The best way to feed a nervous system that’s out of whack is through, you guessed it, a balanced diet and lifestyle. Leila recommends balancing blood sugar through protein-based snacks. She’s not judgmental about the fact that I don’t cook, and suggests easy healthy options at Pret A Manger and Marks & Spencer, as well as supplements (like B complex and evening primrose oil) to add to my current line-up.

I have the sense Leila ‘gets’ me and isn’t trying to overhaul my habits too dramatically, instead highlighting key takeaways. Firstly, listen to your body. If you’re feeling run down, chances there is inflammation, and taking it easy with workouts will support the liver rather than depleting yourself further. Sounds obvious but I clearly need the reminder.

In other retreats, I have been advised to alter my routine to extreme: to cut out coffee completely, only workout in the morning, shut screens off two hours before bed. Leila’s tips are on things I can add, not just eliminate, to enhance shut-eye. Sleep-wise, she reiterates how winding down for the night helps to prepare the nervous system. Listening to binaural beats and dabbing lavender oil on pulse points can signal the body to prepare for rest. And in bed, taking a few deep breaths creates time that is truly for yourself.

My final acupuncture session is next. Bernie notices that the temperature of my head is hotter than my extremities — it should be the other way around ideally. “The blood goes where the qi goes,” he says, explaining that I’m too much in my head, which means that the energy isn’t able to flow. In my case, the diaphragm feels restricted. He uses needles and moxibustion on my front and back, explaining that the best way to curb overthinking is through physical movement. Pastimes like reading or watching a movie only use more brainpower, so rebalance calls for reconnecting with the body to induce calm.

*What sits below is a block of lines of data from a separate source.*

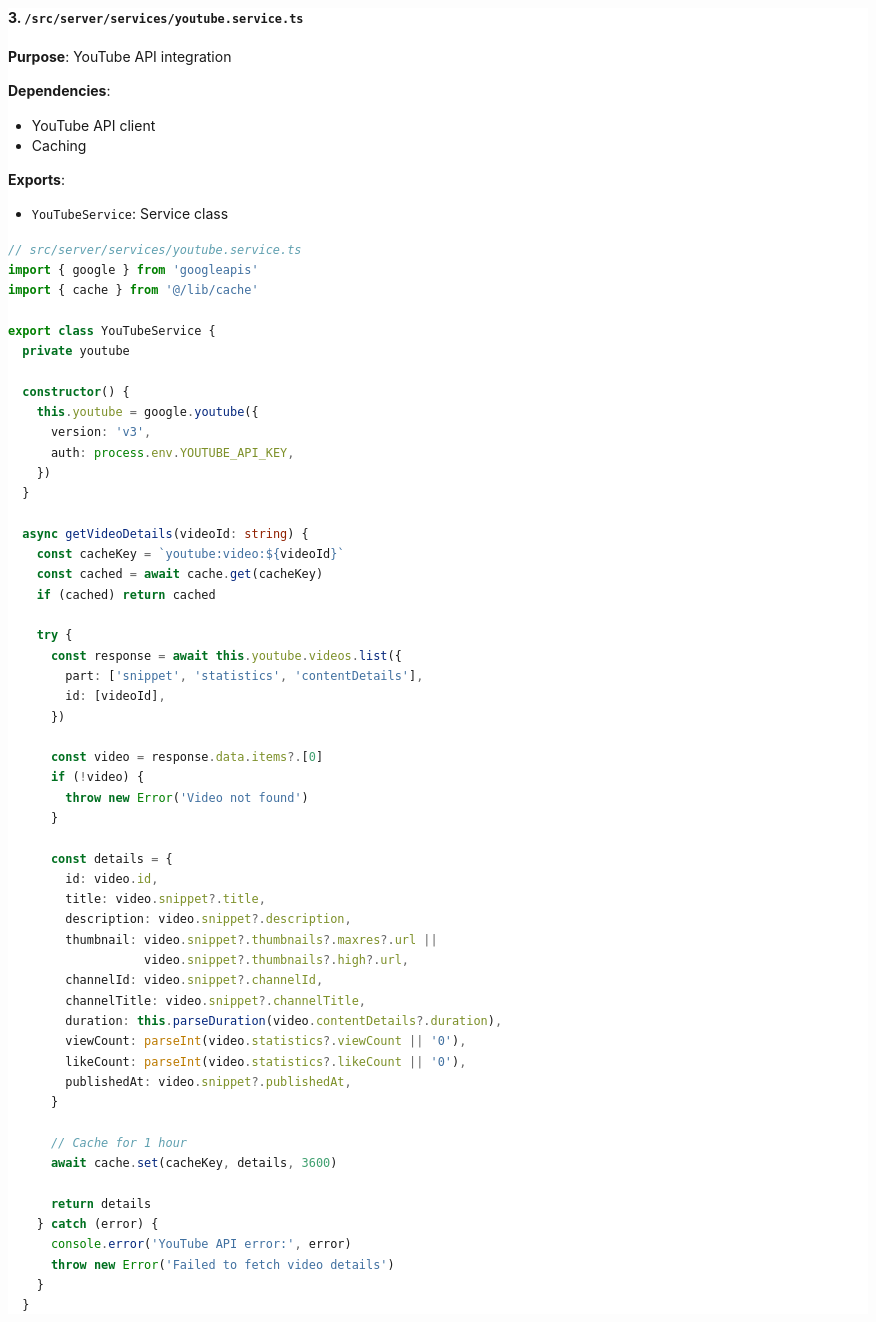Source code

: #### 3. `/src/server/services/youtube.service.ts`
**Purpose**: YouTube API integration

**Dependencies**:
- YouTube API client
- Caching

**Exports**:
- `YouTubeService`: Service class

```typescript
// src/server/services/youtube.service.ts
import { google } from 'googleapis'
import { cache } from '@/lib/cache'

export class YouTubeService {
  private youtube

  constructor() {
    this.youtube = google.youtube({
      version: 'v3',
      auth: process.env.YOUTUBE_API_KEY,
    })
  }

  async getVideoDetails(videoId: string) {
    const cacheKey = `youtube:video:${videoId}`
    const cached = await cache.get(cacheKey)
    if (cached) return cached

    try {
      const response = await this.youtube.videos.list({
        part: ['snippet', 'statistics', 'contentDetails'],
        id: [videoId],
      })

      const video = response.data.items?.[0]
      if (!video) {
        throw new Error('Video not found')
      }

      const details = {
        id: video.id,
        title: video.snippet?.title,
        description: video.snippet?.description,
        thumbnail: video.snippet?.thumbnails?.maxres?.url || 
                   video.snippet?.thumbnails?.high?.url,
        channelId: video.snippet?.channelId,
        channelTitle: video.snippet?.channelTitle,
        duration: this.parseDuration(video.contentDetails?.duration),
        viewCount: parseInt(video.statistics?.viewCount || '0'),
        likeCount: parseInt(video.statistics?.likeCount || '0'),
        publishedAt: video.snippet?.publishedAt,
      }

      // Cache for 1 hour
      await cache.set(cacheKey, details, 3600)

      return details
    } catch (error) {
      console.error('YouTube API error:', error)
      throw new Error('Failed to fetch video details')
    }
  }

```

Bernie tells me about one of his patients who suffered migraines as a result of mental overstimulation. He prescribed swimming as an antidote, but the woman, a classic overachiever, then made it her mission to see how many laps of front crawl she could muster between meetings. It took weeks to realise that she was taking the stress of the boardroom into the pool. After considering possible parallels in my own life, I understand his push to take training intensity down a notch. His message is clear — yoga, not circuit training, dance, not weights.



The final day. I remember this feeling. Just when you start to feel relaxed, recharged and reconnected, reality looms on the other side. At least I still have a final reiki session to look forward to. Jose, who performed my Royal Ayurvedic massage earlier, leads the way to the treatment room. He asks if I’m better, having witnessed my snottiness at its peak.

Jose asks after the quality of my sleep so he knows what to focus on. As he places his hands on each of my chakras, I experience a deep serenity and find myself in that sweet spot between daydreaming and wakefulness. Reiki usually heightens my self-awareness, so although I feel better, I vow to take it easy until I’m 100 per cent again.

My sleep, the reason I’m here after all, hasn’t differed too drastically from the norm. The reverb of club anthems has been replaced with tropical rain and birdsong, which obviously helps. Perhaps my inability to sleep in is just one of the ‘joys’ of ageing? What is apparent is much improved quality of slumber since I’ve been here; it’s a game changer to have six solid hours of interrupted Zs.

The journey from empty to energised has been thought-provoking. While I received a torrent of sympathy for being poorly away from home, it was a far better option than being office-bound and guzzling Panadol. Rather, I have been nourished with healthy food, soothed by nature and surrounded by experts sharing tips on sleep, among many other things — particularly letting the body override the brain for more intuitive decision-making. So this is wellness.